Ravel could easily have omitted the grace-notes altogether as his not limited to having on one person to play all the notes in the chords, and, when you don’t hear them in an orchestral performance, you wouldn’t know you were missing out on them. However, if you look at the score, for instance the last two pages, you can see that he took a great deal of care to transcribe the grace-notes in the piano version as honestly and imaginatively as possible. He knew they were an important part of the original, so HE MADE THEM AN IMPORTANT PART of the transcription. (In fact, there’s a lot of important harmonic information in the gracenotes. At first Mussorgsky just uses them to lay down an e-flat pedal, but later, the harmonies move in the grace-notes).
If one knows or has even played though the piano version, you won’t be tempted to play the grace-notes any faster than a fairly broad eight-note, not the thirty-secondish note you usually hear. You’ll also know that, as the writing gets more massive and the leaps in the piano part get bigger, the grace notes must get slower and heavier.
Have a listen first to a decent performance of the orchestral version, then visit Evgeny Kissin’s piano performance. Do the fast, largely in-audible grace-notes in the orchestral performance still seem like an accurate reflection of the notation?

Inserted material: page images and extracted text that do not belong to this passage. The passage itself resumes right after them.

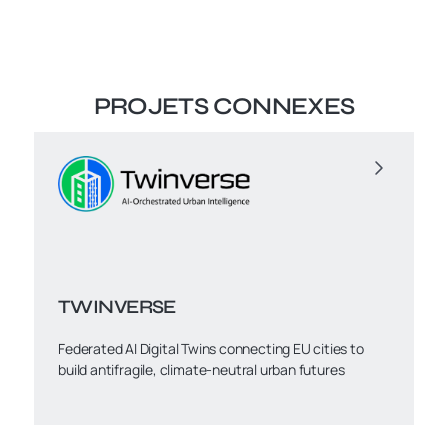
PROJETS CONNEXES
TWINVERSE
Federated AI Digital Twins connecting EU cities to
build antifragile, climate-neutral urban futures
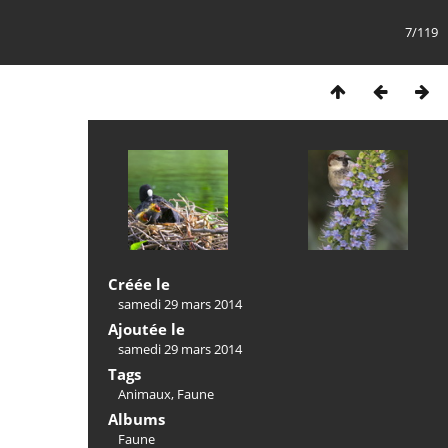
7/119
Créée le
samedi 29 mars 2014
Ajoutée le
samedi 29 mars 2014
Tags
Animaux
,
Faune
Albums
Faune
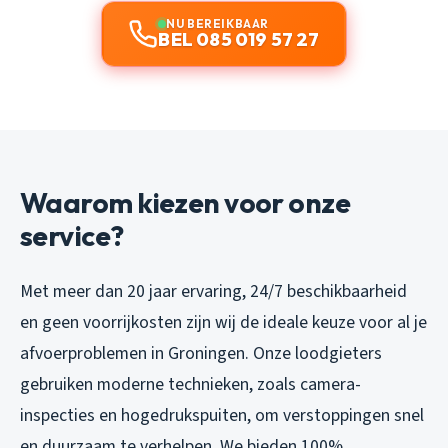
NU BEREIKBAAR
BEL 085 019 57 27
Waarom kiezen voor onze
service?
Met meer dan 20 jaar ervaring, 24/7 beschikbaarheid
en geen voorrijkosten zijn wij de ideale keuze voor al je
afvoerproblemen in Groningen. Onze loodgieters
gebruiken moderne technieken, zoals camera-
inspecties en hogedrukspuiten, om verstoppingen snel
en duurzaam te verhelpen. We bieden 100%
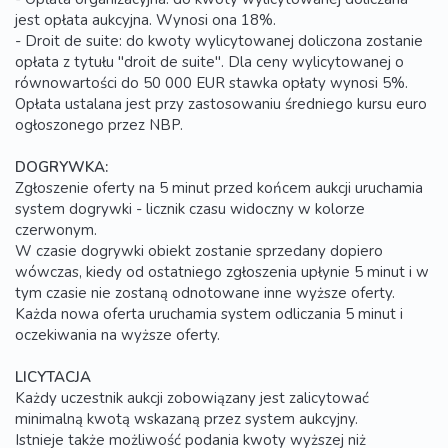
jest opłata aukcyjna. Wynosi ona 18%.
- Droit de suite: do kwoty wylicytowanej doliczona zostanie
opłata z tytułu "droit de suite". Dla ceny wylicytowanej o
równowartości do 50 000 EUR stawka opłaty wynosi 5%.
Opłata ustalana jest przy zastosowaniu średniego kursu euro
ogłoszonego przez NBP.
DOGRYWKA:
Zgłoszenie oferty na 5 minut przed końcem aukcji uruchamia
system dogrywki - licznik czasu widoczny w kolorze
czerwonym.
W czasie dogrywki obiekt zostanie sprzedany dopiero
wówczas, kiedy od ostatniego zgłoszenia upłynie 5 minut i w
tym czasie nie zostaną odnotowane inne wyższe oferty.
Każda nowa oferta uruchamia system odliczania 5 minut i
oczekiwania na wyższe oferty.
LICYTACJA
Każdy uczestnik aukcji zobowiązany jest zalicytować
minimalną kwotą wskazaną przez system aukcyjny.
Istnieje także możliwość podania kwoty wyższej niż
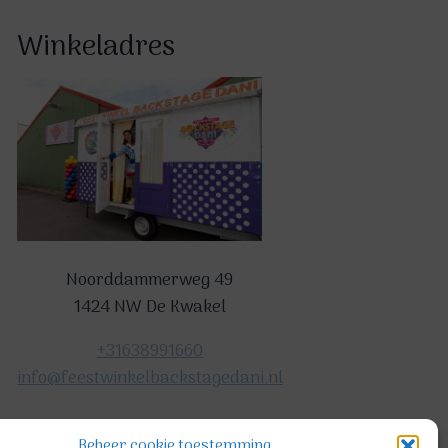
Winkeladres
Noorddammerweg 49
1424 NW De Kwakel
+31638991660
info@feestwinkelbackstagedani.nl
Beheer cookie toestemming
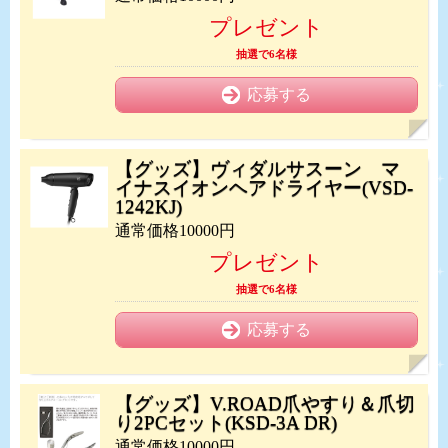
プレゼント
抽選で6名様
応募する
【グッズ】ヴィダルサスーン マ
イナスイオンヘアドライヤー(VSD-
1242KJ)
通常価格10000円
プレゼント
抽選で6名様
応募する
【グッズ】V.ROAD爪やすり＆爪切
り2PCセット(KSD-3A DR)
通常価格10000円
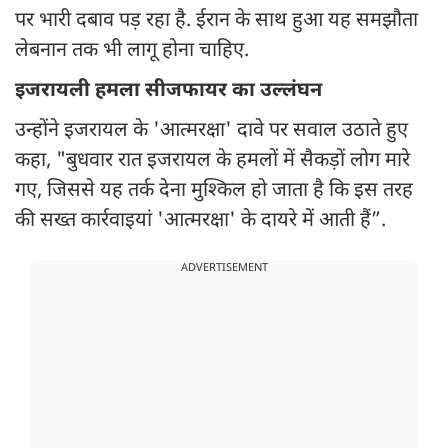
पर भारी दबाव पड़ रहा है. ईरान के साथ हुआ यह समझौता
लेबनान तक भी लागू होना चाहिए.
इजरायली हमला सीजफायर का उल्लंघन
उन्होंने इजरायल के 'आत्मरक्षा' दावे पर सवाल उठाते हुए
कहा, "बुधवार रात इजरायल के हमलों में सैकड़ों लोग मारे
गए, जिससे यह तर्क देना मुश्किल हो जाता है कि इस तरह
की सख्त कार्रवाइयां 'आत्मरक्षा' के दायरे में आती हैं”.
ADVERTISEMENT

Graace notes speed should adjust to the acoustics of the hall.
You might take a view that Its a coloring or blending to imbue ambiguity or suspension. Same with trills…
Similar considerations apply to the other “inexact” notations… Take the trill, for example: Pianists know a trill that lies low in the left hand should generally be slower than a trill in the upper register. This might be a case where the acoustics of the instrument suggest a realization, but there are also cases where the musical context should guide. A sensitive tympanist might, for example, play a roll more slowly in one of those Mahler “trauermusik” sections than he might in a more martial setting.
Hi Bill
You’re absolutely right, and the parellel might then be looking at what happens with a trill when you orchestrate a piano work.
Brahms often used piano writing to dictate rubato- if he writes a leap to chord that is impossible to play in time, he clearly did not intend the performer to play it in time. In the solo piano works, that’s not a problem, but in the chamber music you’ll sometimes here string players react snootily when the pianist says “I need a bit of time for that leap.” Brahms knew the pianist would need that time, and probably put that leap there to make the time happen, because there were probably other ways he could have written it to make the leap easier.
Then imagine what happens when you transcribe a Brahms piano work for orchestra, like Schoenberg’s transcription of the G minor quartet. How many conductors who do this piece really know the piano writing of the original well enough to judge the rubatos that Brahms wanted?
Cheers Bill, and thanks for reading.